Start of The data

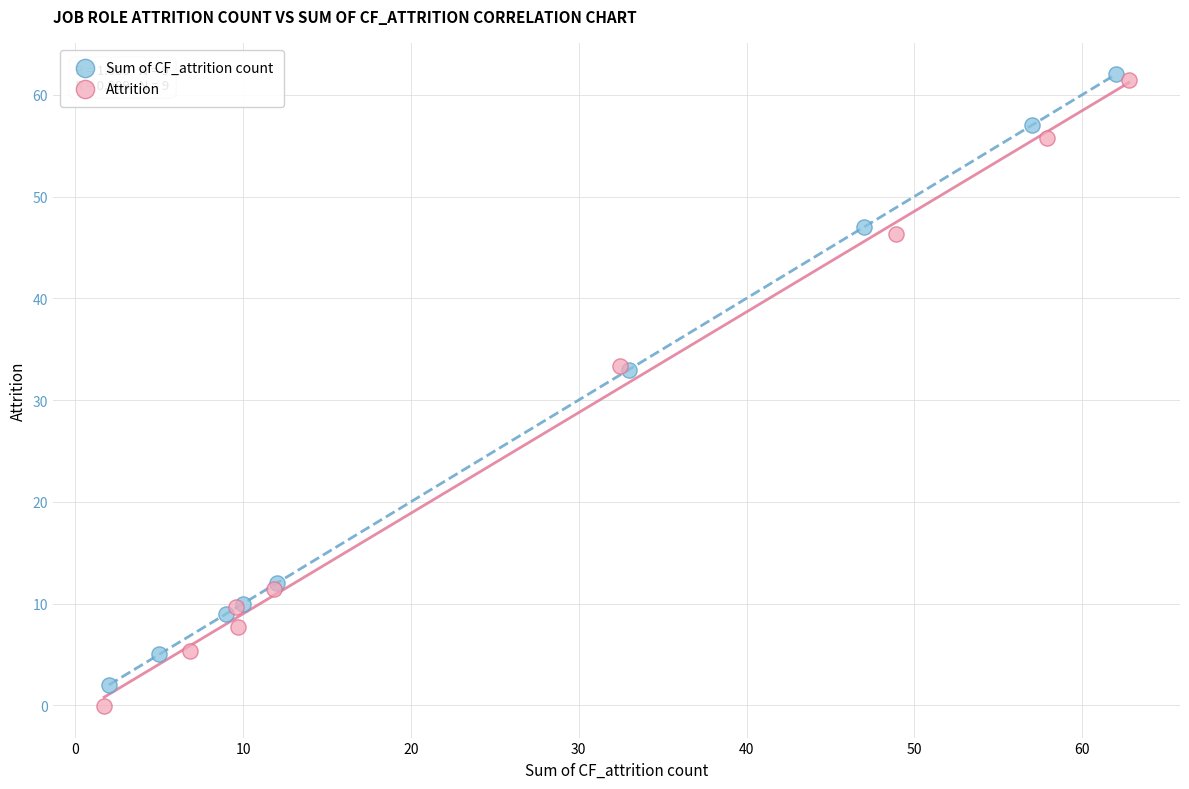

Which series has the largest Y range (max minus min)?

Attrition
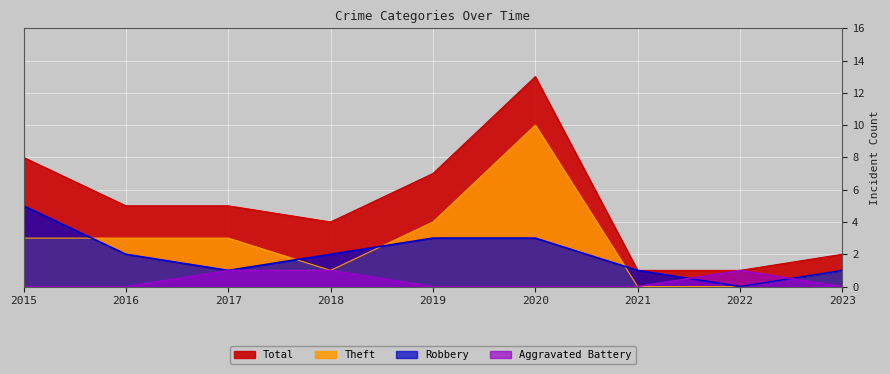

True or false: Robbery and Total intersect in this chart.

False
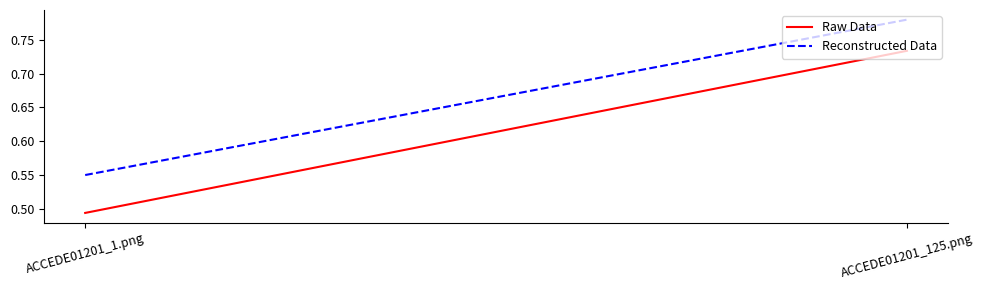

How many data points does each series have?

2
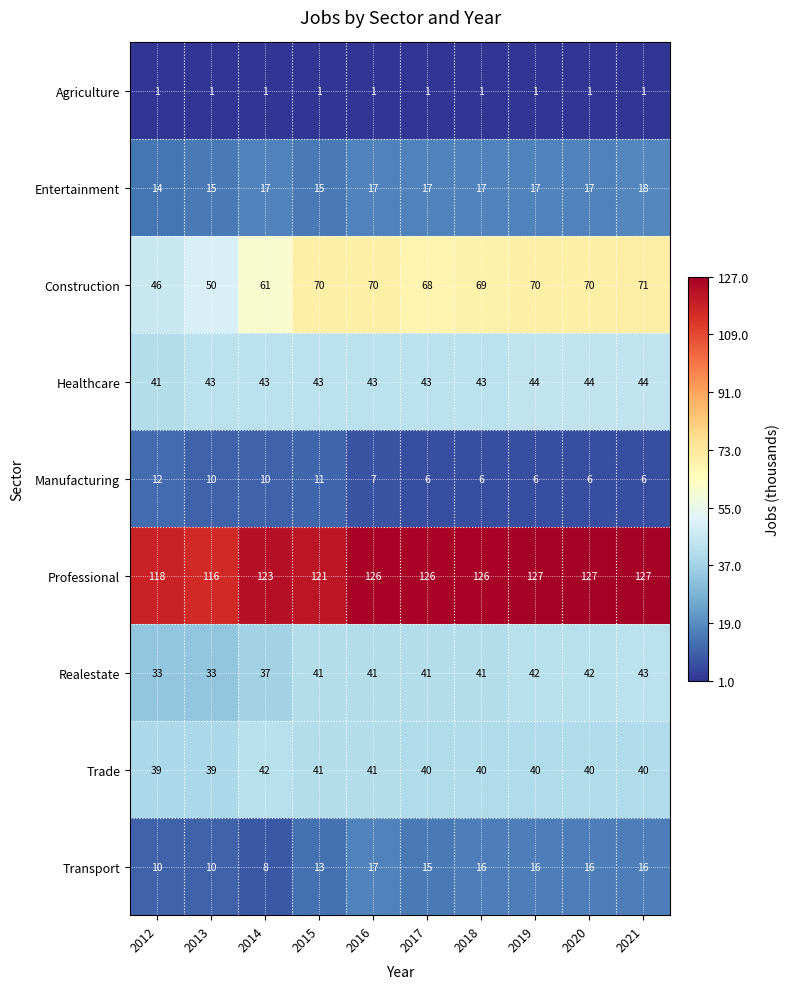

What is the highest value of the Entertainment series?

18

End of The data

Can you return every line of the rows above verbatim, leaving out the pictures?

_Task result:_
Which series has the largest Y range (max minus min)?

Attrition

True or false: Robbery and Total intersect in this chart.

False

How many data points does each series have?

2

What is the highest value of the Entertainment series?

18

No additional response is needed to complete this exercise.